▶ [Do this]
Please copy every one of the lines below without changing a single character.

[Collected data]
==================================================

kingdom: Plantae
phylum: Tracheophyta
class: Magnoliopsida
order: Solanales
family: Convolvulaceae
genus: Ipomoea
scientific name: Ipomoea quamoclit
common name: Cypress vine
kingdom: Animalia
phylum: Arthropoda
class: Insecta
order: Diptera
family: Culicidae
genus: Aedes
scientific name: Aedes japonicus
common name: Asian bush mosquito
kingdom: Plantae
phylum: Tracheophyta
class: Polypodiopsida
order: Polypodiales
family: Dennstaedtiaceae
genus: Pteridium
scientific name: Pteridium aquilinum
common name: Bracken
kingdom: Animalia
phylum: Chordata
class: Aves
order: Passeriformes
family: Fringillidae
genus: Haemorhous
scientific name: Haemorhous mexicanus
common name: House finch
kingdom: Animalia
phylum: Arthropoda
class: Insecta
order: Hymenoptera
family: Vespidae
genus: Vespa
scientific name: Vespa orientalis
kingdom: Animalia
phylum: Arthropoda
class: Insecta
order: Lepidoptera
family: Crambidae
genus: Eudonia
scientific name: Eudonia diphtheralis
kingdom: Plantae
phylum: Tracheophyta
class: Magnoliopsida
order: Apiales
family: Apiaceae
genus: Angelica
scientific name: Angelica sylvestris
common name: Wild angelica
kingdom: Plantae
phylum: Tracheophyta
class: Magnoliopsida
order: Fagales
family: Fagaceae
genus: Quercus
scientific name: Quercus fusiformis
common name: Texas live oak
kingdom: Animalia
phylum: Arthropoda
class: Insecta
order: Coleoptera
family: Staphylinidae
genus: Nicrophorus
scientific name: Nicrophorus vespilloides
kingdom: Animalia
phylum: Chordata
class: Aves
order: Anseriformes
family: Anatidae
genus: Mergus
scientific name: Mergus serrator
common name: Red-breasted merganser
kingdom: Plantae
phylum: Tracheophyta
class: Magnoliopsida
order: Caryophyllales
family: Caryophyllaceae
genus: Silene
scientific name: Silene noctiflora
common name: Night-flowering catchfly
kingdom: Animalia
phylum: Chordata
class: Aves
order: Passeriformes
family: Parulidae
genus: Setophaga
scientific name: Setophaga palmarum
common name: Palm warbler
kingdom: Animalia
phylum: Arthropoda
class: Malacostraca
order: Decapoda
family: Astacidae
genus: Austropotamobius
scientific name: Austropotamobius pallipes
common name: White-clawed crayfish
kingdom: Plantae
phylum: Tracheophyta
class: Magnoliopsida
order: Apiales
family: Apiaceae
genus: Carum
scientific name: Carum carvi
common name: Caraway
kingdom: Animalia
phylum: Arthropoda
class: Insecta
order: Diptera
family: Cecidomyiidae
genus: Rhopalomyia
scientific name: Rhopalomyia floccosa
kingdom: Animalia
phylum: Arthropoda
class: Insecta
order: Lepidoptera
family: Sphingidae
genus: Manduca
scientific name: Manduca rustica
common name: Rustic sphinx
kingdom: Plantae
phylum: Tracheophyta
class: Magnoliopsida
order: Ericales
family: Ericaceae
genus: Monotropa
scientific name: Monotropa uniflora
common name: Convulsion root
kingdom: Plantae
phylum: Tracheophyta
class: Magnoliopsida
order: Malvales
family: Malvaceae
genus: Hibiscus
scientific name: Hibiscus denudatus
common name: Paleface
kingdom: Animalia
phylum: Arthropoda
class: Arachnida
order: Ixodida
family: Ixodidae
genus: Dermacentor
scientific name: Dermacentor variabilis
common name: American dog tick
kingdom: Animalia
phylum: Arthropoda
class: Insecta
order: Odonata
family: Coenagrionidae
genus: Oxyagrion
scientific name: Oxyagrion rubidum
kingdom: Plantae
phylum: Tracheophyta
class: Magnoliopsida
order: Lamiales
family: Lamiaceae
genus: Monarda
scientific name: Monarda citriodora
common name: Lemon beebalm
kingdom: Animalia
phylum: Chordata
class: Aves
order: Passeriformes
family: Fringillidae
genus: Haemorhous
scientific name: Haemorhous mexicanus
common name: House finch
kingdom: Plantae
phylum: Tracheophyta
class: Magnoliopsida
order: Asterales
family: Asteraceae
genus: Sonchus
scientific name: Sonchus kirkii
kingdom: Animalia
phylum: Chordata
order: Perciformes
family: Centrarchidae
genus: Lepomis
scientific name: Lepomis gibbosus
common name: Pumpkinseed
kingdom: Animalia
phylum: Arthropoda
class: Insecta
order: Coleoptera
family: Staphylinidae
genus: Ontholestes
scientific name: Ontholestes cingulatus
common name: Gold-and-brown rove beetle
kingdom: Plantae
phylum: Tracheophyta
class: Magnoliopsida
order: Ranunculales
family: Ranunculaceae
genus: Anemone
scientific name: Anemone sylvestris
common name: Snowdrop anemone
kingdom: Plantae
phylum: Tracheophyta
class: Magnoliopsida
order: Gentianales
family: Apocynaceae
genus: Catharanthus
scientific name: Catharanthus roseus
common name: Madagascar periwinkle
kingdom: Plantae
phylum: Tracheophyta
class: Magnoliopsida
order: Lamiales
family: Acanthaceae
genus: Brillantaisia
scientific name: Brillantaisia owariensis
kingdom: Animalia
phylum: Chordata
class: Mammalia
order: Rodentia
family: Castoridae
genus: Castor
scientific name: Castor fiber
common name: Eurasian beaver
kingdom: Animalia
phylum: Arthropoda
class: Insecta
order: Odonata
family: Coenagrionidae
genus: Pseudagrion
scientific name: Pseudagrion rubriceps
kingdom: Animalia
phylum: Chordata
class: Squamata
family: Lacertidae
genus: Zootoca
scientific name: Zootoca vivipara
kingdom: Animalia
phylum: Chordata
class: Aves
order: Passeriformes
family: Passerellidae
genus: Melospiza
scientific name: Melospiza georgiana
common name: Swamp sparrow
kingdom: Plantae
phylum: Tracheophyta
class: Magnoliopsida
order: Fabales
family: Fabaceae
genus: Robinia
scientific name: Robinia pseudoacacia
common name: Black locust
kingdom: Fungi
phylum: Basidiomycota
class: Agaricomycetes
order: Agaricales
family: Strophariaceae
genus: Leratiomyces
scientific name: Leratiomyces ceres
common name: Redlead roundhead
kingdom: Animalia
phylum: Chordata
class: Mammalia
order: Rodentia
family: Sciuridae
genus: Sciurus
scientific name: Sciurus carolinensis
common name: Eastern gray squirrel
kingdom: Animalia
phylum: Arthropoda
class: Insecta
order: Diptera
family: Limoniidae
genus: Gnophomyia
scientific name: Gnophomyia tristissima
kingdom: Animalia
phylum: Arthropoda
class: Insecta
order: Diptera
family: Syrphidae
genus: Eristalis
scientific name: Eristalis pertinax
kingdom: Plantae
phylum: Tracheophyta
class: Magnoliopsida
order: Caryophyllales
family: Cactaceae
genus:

==================================================

▶ [Exercise response]
kingdom: Plantae
phylum: Tracheophyta
class: Magnoliopsida
order: Solanales
family: Convolvulaceae
genus: Ipomoea
scientific name: Ipomoea quamoclit
common name: Cypress vine
kingdom: Animalia
phylum: Arthropoda
class: Insecta
order: Diptera
family: Culicidae
genus: Aedes
scientific name: Aedes japonicus
common name: Asian bush mosquito
kingdom: Plantae
phylum: Tracheophyta
class: Polypodiopsida
order: Polypodiales
family: Dennstaedtiaceae
genus: Pteridium
scientific name: Pteridium aquilinum
common name: Bracken
kingdom: Animalia
phylum: Chordata
class: Aves
order: Passeriformes
family: Fringillidae
genus: Haemorhous
scientific name: Haemorhous mexicanus
common name: House finch
kingdom: Animalia
phylum: Arthropoda
class: Insecta
order: Hymenoptera
family: Vespidae
genus: Vespa
scientific name: Vespa orientalis
kingdom: Animalia
phylum: Arthropoda
class: Insecta
order: Lepidoptera
family: Crambidae
genus: Eudonia
scientific name: Eudonia diphtheralis
kingdom: Plantae
phylum: Tracheophyta
class: Magnoliopsida
order: Apiales
family: Apiaceae
genus: Angelica
scientific name: Angelica sylvestris
common name: Wild angelica
kingdom: Plantae
phylum: Tracheophyta
class: Magnoliopsida
order: Fagales
family: Fagaceae
genus: Quercus
scientific name: Quercus fusiformis
common name: Texas live oak
kingdom: Animalia
phylum: Arthropoda
class: Insecta
order: Coleoptera
family: Staphylinidae
genus: Nicrophorus
scientific name: Nicrophorus vespilloides
kingdom: Animalia
phylum: Chordata
class: Aves
order: Anseriformes
family: Anatidae
genus: Mergus
scientific name: Mergus serrator
common name: Red-breasted merganser
kingdom: Plantae
phylum: Tracheophyta
class: Magnoliopsida
order: Caryophyllales
family: Caryophyllaceae
genus: Silene
scientific name: Silene noctiflora
common name: Night-flowering catchfly
kingdom: Animalia
phylum: Chordata
class: Aves
order: Passeriformes
family: Parulidae
genus: Setophaga
scientific name: Setophaga palmarum
common name: Palm warbler
kingdom: Animalia
phylum: Arthropoda
class: Malacostraca
order: Decapoda
family: Astacidae
genus: Austropotamobius
scientific name: Austropotamobius pallipes
common name: White-clawed crayfish
kingdom: Plantae
phylum: Tracheophyta
class: Magnoliopsida
order: Apiales
family: Apiaceae
genus: Carum
scientific name: Carum carvi
common name: Caraway
kingdom: Animalia
phylum: Arthropoda
class: Insecta
order: Diptera
family: Cecidomyiidae
genus: Rhopalomyia
scientific name: Rhopalomyia floccosa
kingdom: Animalia
phylum: Arthropoda
class: Insecta
order: Lepidoptera
family: Sphingidae
genus: Manduca
scientific name: Manduca rustica
common name: Rustic sphinx
kingdom: Plantae
phylum: Tracheophyta
class: Magnoliopsida
order: Ericales
family: Ericaceae
genus: Monotropa
scientific name: Monotropa uniflora
common name: Convulsion root
kingdom: Plantae
phylum: Tracheophyta
class: Magnoliopsida
order: Malvales
family: Malvaceae
genus: Hibiscus
scientific name: Hibiscus denudatus
common name: Paleface
kingdom: Animalia
phylum: Arthropoda
class: Arachnida
order: Ixodida
family: Ixodidae
genus: Dermacentor
scientific name: Dermacentor variabilis
common name: American dog tick
kingdom: Animalia
phylum: Arthropoda
class: Insecta
order: Odonata
family: Coenagrionidae
genus: Oxyagrion
scientific name: Oxyagrion rubidum
kingdom: Plantae
phylum: Tracheophyta
class: Magnoliopsida
order: Lamiales
family: Lamiaceae
genus: Monarda
scientific name: Monarda citriodora
common name: Lemon beebalm
kingdom: Animalia
phylum: Chordata
class: Aves
order: Passeriformes
family: Fringillidae
genus: Haemorhous
scientific name: Haemorhous mexicanus
common name: House finch
kingdom: Plantae
phylum: Tracheophyta
class: Magnoliopsida
order: Asterales
family: Asteraceae
genus: Sonchus
scientific name: Sonchus kirkii
kingdom: Animalia
phylum: Chordata
order: Perciformes
family: Centrarchidae
genus: Lepomis
scientific name: Lepomis gibbosus
common name: Pumpkinseed
kingdom: Animalia
phylum: Arthropoda
class: Insecta
order: Coleoptera
family: Staphylinidae
genus: Ontholestes
scientific name: Ontholestes cingulatus
common name: Gold-and-brown rove beetle
kingdom: Plantae
phylum: Tracheophyta
class: Magnoliopsida
order: Ranunculales
family: Ranunculaceae
genus: Anemone
scientific name: Anemone sylvestris
common name: Snowdrop anemone
kingdom: Plantae
phylum: Tracheophyta
class: Magnoliopsida
order: Gentianales
family: Apocynaceae
genus: Catharanthus
scientific name: Catharanthus roseus
common name: Madagascar periwinkle
kingdom: Plantae
phylum: Tracheophyta
class: Magnoliopsida
order: Lamiales
family: Acanthaceae
genus: Brillantaisia
scientific name: Brillantaisia owariensis
kingdom: Animalia
phylum: Chordata
class: Mammalia
order: Rodentia
family: Castoridae
genus: Castor
scientific name: Castor fiber
common name: Eurasian beaver
kingdom: Animalia
phylum: Arthropoda
class: Insecta
order: Odonata
family: Coenagrionidae
genus: Pseudagrion
scientific name: Pseudagrion rubriceps
kingdom: Animalia
phylum: Chordata
class: Squamata
family: Lacertidae
genus: Zootoca
scientific name: Zootoca vivipara
kingdom: Animalia
phylum: Chordata
class: Aves
order: Passeriformes
family: Passerellidae
genus: Melospiza
scientific name: Melospiza georgiana
common name: Swamp sparrow
kingdom: Plantae
phylum: Tracheophyta
class: Magnoliopsida
order: Fabales
family: Fabaceae
genus: Robinia
scientific name: Robinia pseudoacacia
common name: Black locust
kingdom: Fungi
phylum: Basidiomycota
class: Agaricomycetes
order: Agaricales
family: Strophariaceae
genus: Leratiomyces
scientific name: Leratiomyces ceres
common name: Redlead roundhead
kingdom: Animalia
phylum: Chordata
class: Mammalia
order: Rodentia
family: Sciuridae
genus: Sciurus
scientific name: Sciurus carolinensis
common name: Eastern gray squirrel
kingdom: Animalia
phylum: Arthropoda
class: Insecta
order: Diptera
family: Limoniidae
genus: Gnophomyia
scientific name: Gnophomyia tristissima
kingdom: Animalia
phylum: Arthropoda
class: Insecta
order: Diptera
family: Syrphidae
genus: Eristalis
scientific name: Eristalis pertinax
kingdom: Plantae
phylum: Tracheophyta
class: Magnoliopsida
order: Caryophyllales
family: Cactaceae
genus:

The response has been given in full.